Does anyone know how I can get my VCSA up and running again?
The fact that the VCSA is this fragile is rather poor... I have several Linux based VMs running in my setup, and of them, this is the only one that blew up as a result - the rest, at most, needed a reboot to clear up. Windows? Didn't skip a beat. Every Windows machine picked up right where it left off.
Hi Cougar281 I just experienced this same thing. There is probably a more elegant way to accomplish this but here's the process that worked for me. At the emergency mode prompt, I typed "fsck /dev/sda3" and then answered yes to all questions about repairs, inodes and fixing issues. Once the prompt was back I reset the VM and got the regular logon prompt. I then tried accessing the web interface as usual but it gave the messaage saying /vsphere-client was not available. I went back to the console, logged in as root and did a clean reboot. Once back up, I check the nifty vsphere admin page https://[vcsa-name].[domain].com:5480 and saw the health badges were green. Finally I logged in to the normal interface https://[vcsa-name].[domain].com/vsphere-client and all was well.

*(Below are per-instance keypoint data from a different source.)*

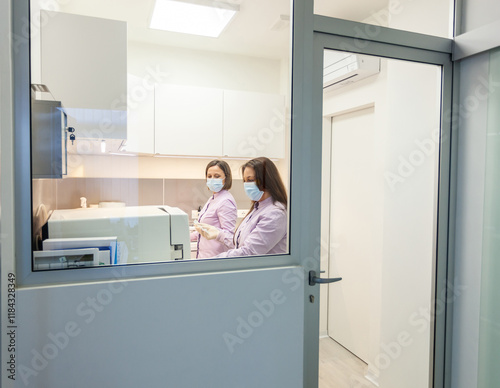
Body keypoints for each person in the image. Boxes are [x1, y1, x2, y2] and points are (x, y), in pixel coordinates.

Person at [196, 157, 287, 257]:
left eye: (250, 180)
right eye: (245, 181)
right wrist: (219, 234)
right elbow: (239, 244)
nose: (247, 185)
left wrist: (213, 260)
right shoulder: (257, 208)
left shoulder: (275, 214)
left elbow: (247, 252)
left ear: (267, 180)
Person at [191, 160, 237, 258]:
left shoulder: (226, 201)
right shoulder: (213, 199)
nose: (212, 179)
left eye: (217, 176)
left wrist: (217, 234)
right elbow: (206, 229)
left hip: (216, 259)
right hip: (204, 258)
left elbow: (230, 237)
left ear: (226, 178)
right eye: (209, 176)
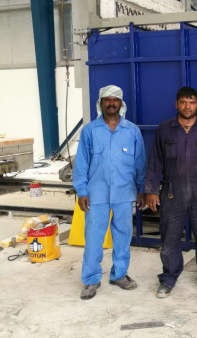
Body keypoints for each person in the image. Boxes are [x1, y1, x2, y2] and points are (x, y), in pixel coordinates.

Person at [144, 87, 197, 298]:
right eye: (183, 102)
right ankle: (169, 277)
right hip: (172, 190)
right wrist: (151, 190)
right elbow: (155, 162)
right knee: (170, 237)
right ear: (176, 104)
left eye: (191, 103)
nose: (187, 107)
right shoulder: (165, 129)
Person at [73, 85, 147, 300]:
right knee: (93, 237)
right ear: (101, 103)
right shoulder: (90, 131)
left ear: (121, 103)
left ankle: (119, 274)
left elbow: (140, 163)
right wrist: (81, 191)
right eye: (107, 99)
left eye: (115, 100)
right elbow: (81, 163)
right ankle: (91, 279)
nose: (111, 103)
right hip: (96, 194)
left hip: (125, 193)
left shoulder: (132, 131)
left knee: (123, 236)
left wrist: (142, 189)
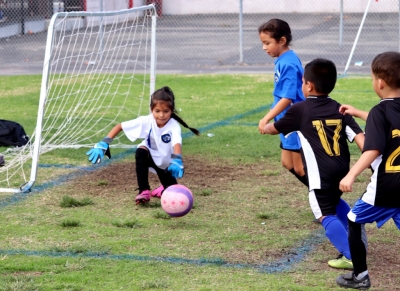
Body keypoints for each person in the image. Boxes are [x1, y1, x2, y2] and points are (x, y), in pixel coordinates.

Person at [263, 58, 365, 269]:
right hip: (341, 169)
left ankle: (350, 256)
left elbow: (275, 129)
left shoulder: (300, 110)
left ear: (308, 85)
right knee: (334, 201)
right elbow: (360, 139)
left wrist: (264, 125)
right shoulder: (339, 108)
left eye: (302, 82)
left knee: (323, 213)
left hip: (321, 173)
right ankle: (357, 238)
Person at [335, 51, 400, 290]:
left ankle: (360, 276)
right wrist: (358, 112)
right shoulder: (380, 113)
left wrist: (351, 174)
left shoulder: (379, 111)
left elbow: (372, 149)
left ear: (380, 83)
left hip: (385, 187)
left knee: (353, 219)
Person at [86, 86, 200, 204]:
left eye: (166, 111)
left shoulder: (173, 126)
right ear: (151, 109)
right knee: (141, 151)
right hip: (149, 156)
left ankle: (163, 188)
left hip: (165, 163)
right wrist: (104, 143)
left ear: (171, 111)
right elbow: (120, 126)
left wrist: (177, 159)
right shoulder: (146, 120)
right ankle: (143, 190)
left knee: (175, 193)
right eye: (157, 111)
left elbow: (177, 142)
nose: (161, 115)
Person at [258, 19, 307, 187]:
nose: (264, 47)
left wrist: (266, 118)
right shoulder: (283, 60)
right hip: (285, 121)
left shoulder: (288, 63)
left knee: (301, 169)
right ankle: (324, 197)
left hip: (294, 121)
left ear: (282, 40)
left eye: (267, 43)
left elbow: (288, 97)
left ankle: (328, 200)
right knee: (287, 163)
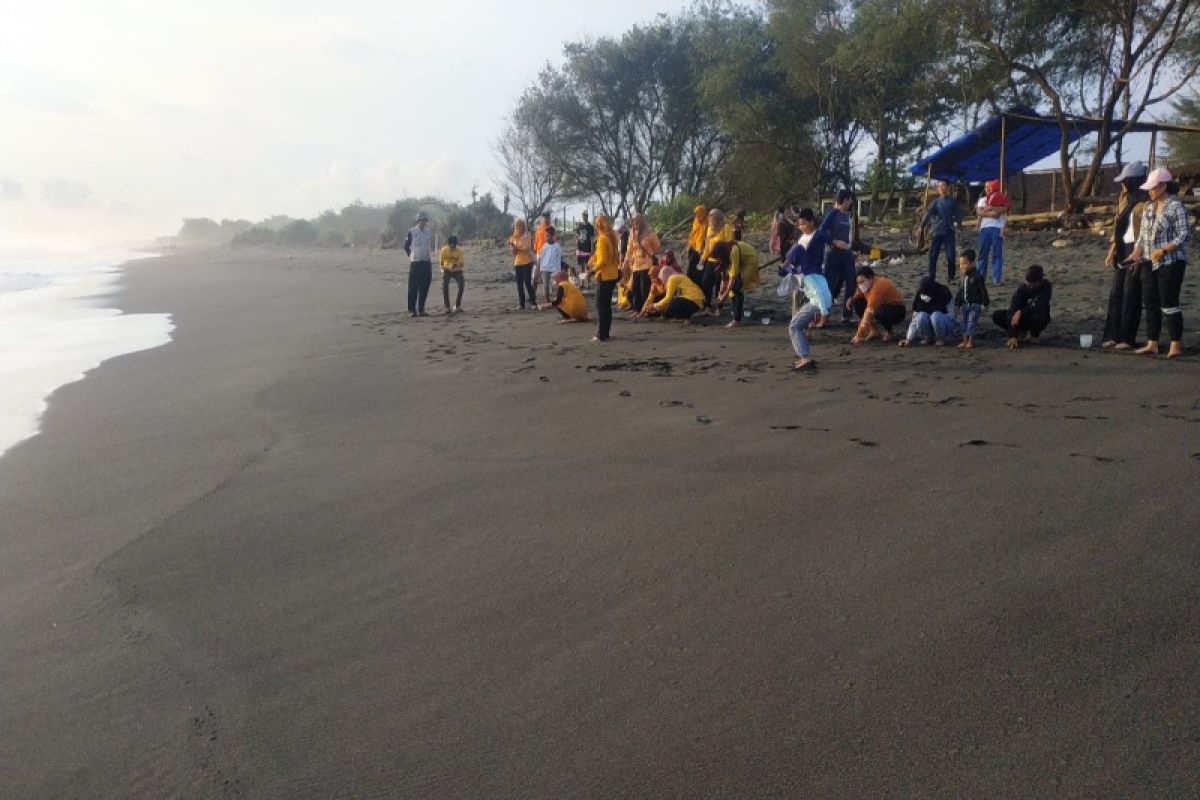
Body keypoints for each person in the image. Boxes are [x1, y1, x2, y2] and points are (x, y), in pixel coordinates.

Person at [1129, 168, 1190, 359]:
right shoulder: (1149, 207)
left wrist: (1163, 250)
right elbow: (1142, 236)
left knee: (1169, 301)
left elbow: (1184, 234)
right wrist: (1135, 254)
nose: (1150, 192)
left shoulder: (1175, 206)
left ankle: (1175, 344)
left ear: (1164, 186)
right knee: (1151, 302)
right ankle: (1152, 342)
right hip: (1148, 261)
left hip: (1171, 261)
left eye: (1153, 188)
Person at [1102, 163, 1148, 349]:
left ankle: (1126, 337)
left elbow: (1145, 231)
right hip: (1122, 247)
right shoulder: (1125, 199)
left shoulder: (1146, 201)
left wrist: (1139, 254)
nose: (1122, 185)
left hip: (1136, 248)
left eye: (1124, 181)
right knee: (1116, 293)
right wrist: (1111, 252)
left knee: (1131, 294)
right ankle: (1112, 334)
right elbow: (1117, 228)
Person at [993, 264, 1052, 349]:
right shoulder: (1022, 290)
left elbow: (1041, 305)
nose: (1030, 287)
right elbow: (1013, 308)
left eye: (1032, 284)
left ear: (1039, 282)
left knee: (1041, 316)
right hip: (1020, 319)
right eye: (1028, 284)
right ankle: (1019, 333)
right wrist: (1012, 335)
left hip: (1035, 316)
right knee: (998, 315)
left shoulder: (1046, 286)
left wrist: (1021, 312)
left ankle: (1034, 334)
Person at [820, 190, 857, 322]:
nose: (851, 202)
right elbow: (821, 231)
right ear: (845, 200)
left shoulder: (847, 216)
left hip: (846, 255)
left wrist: (851, 250)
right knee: (829, 284)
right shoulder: (832, 214)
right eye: (850, 200)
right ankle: (823, 314)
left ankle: (847, 314)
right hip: (833, 254)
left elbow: (847, 238)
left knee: (852, 282)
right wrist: (834, 241)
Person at [848, 265, 905, 344]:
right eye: (858, 283)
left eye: (862, 282)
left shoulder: (878, 288)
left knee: (883, 313)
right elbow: (859, 293)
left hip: (896, 308)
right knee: (858, 302)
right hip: (877, 306)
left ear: (870, 278)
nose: (860, 285)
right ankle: (873, 331)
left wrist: (859, 335)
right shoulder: (866, 285)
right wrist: (852, 299)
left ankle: (889, 332)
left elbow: (868, 314)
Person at [920, 180, 962, 282]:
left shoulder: (952, 201)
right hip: (936, 232)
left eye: (943, 185)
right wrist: (921, 227)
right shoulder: (935, 202)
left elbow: (958, 215)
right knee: (933, 255)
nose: (941, 188)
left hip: (949, 231)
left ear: (948, 187)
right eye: (939, 186)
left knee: (951, 255)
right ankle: (931, 276)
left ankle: (951, 277)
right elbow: (928, 215)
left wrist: (960, 227)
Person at [714, 239, 760, 328]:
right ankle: (736, 317)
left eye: (718, 257)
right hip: (741, 260)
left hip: (749, 260)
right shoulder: (725, 256)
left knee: (737, 287)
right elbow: (724, 277)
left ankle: (736, 320)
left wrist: (725, 295)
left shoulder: (733, 251)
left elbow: (732, 277)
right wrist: (720, 292)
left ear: (722, 254)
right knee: (733, 287)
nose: (717, 259)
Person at [900, 275, 956, 347]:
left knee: (935, 316)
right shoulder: (919, 296)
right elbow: (915, 319)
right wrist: (909, 339)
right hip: (928, 327)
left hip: (944, 325)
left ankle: (941, 338)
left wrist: (934, 318)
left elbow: (951, 316)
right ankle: (927, 337)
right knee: (921, 316)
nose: (924, 295)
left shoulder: (944, 293)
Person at [588, 215, 620, 341]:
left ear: (598, 226)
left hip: (605, 275)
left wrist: (592, 270)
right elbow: (612, 256)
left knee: (601, 305)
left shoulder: (602, 239)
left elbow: (603, 260)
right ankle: (606, 332)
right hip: (613, 274)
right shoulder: (612, 237)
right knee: (606, 306)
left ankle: (601, 334)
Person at [622, 213, 660, 316]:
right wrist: (626, 261)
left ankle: (646, 309)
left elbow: (657, 246)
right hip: (635, 265)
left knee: (645, 288)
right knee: (635, 288)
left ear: (641, 221)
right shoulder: (632, 233)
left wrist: (648, 252)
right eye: (633, 221)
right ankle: (637, 310)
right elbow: (629, 250)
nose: (635, 223)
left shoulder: (649, 232)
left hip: (647, 264)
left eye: (637, 221)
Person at [952, 249, 989, 349]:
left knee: (971, 322)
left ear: (971, 263)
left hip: (975, 305)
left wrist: (986, 304)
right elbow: (960, 292)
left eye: (965, 263)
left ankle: (970, 341)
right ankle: (964, 341)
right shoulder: (963, 278)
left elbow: (983, 291)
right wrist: (957, 304)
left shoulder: (977, 276)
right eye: (960, 264)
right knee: (963, 322)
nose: (962, 266)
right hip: (964, 305)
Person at [976, 179, 1010, 284]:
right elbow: (979, 213)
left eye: (989, 186)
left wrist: (991, 208)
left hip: (997, 228)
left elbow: (1003, 211)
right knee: (982, 253)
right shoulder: (982, 200)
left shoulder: (1000, 197)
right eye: (986, 187)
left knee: (997, 254)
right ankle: (981, 277)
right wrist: (992, 213)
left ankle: (996, 278)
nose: (988, 188)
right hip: (984, 228)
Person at [700, 208, 733, 311]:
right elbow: (707, 246)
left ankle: (719, 306)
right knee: (706, 283)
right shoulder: (710, 229)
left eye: (712, 219)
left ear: (718, 219)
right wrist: (702, 259)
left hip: (721, 260)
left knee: (720, 285)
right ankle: (707, 306)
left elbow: (729, 244)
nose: (710, 221)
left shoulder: (725, 227)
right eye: (709, 219)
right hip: (710, 260)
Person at [641, 270, 705, 322]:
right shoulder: (676, 277)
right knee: (670, 304)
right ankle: (683, 317)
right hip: (696, 302)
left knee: (672, 304)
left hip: (692, 300)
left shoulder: (672, 279)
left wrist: (655, 305)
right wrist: (643, 310)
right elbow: (650, 298)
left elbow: (668, 298)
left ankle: (680, 317)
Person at [403, 211, 435, 317]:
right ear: (418, 221)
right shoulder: (411, 231)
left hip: (426, 262)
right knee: (413, 288)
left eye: (425, 220)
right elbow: (406, 246)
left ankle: (421, 309)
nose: (423, 222)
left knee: (425, 287)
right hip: (416, 263)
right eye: (421, 220)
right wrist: (412, 255)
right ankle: (412, 310)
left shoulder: (428, 232)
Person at [509, 218, 537, 310]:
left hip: (526, 261)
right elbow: (513, 253)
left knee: (527, 282)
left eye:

I experienced the same iussue twice now. First time I could just go away with doing 'fsck /dev/sda3' and after the report everything was ok. But after the second occurence I can not login any more. The emergency shell does not accept my root password. I'm now completely stuck.
On my test rig I often lost the connection to my datastore and all vms came back or even didn't have any trouble with that. I gave the VCSA a try since I want to get away from the windows vcenter.
With a storage loss on VCSA 6.5 I have came across this "fsck failed with error code 4" issue. Best thing I have found to do is continue in emergency mode by typing in your root password 2x. Get into shell and type: fsck /dev/mapper/log_vg-log This will prompt you with a lot of questions and just answer yes to them. Once done reboot and the VCSA should come back up.
at the emergency shell prompt you don't need a password. Just type fsck /dev/sda3 and you should see the file system check start. This all assumes the underlying storage that went missing is made available again.
As my VCSA 6.5 is still in my test lab I played a bit with this short unavailibility of my storage.
The VCSA is running on ESXi 5.5. and my storage is located on a windows server served as a NFS share.
The VCSA 6.5 stops working everytime I loose my storage by a simple reboot of the windows server. In many cases a normale reboot of the VCSA was not possible. So I had to stop the VM and restart it again.In a few cases I had to do a manual file system check.
But as a result such a setup of VCSA is not feasable. Every other VM (doesn't matter Linux or Windows) survived such an outage of the datastore.
Can't thank you guys enough... the fsck /dev/mapper/log_vg-log worked for me the second time around, where as the first method to the disk brought the errors up again. Back to the usual command prompt now, and background VC tasks are updating and happening as expected.
Same. I had mine on shared storage so i had to fsck /dev/disk/by-partuuid/<UUID ID>
This was a bit tricky to find as you would think it would be in /by-uuid but it isnt/wasnt.
Answer Y to all. Reboot.
The UUID was displayed in the error on boot. Good thing tab complete works in recovery mode
I am resurrecting this thread since it seams that any storage issue causes corrupt file systems. Of course the steps below are good to correct the issue but I am curious if this is the expected behavior or is there a release that has "fixed" this?
I also just had this come up. vCenter lost it's connection to the backend SAN and all of the VM's recovered normally other than this appliance. I would expect this to operate at least as well as the old Windows server it use to be hosted on. Hopefully they will add some built in recovery.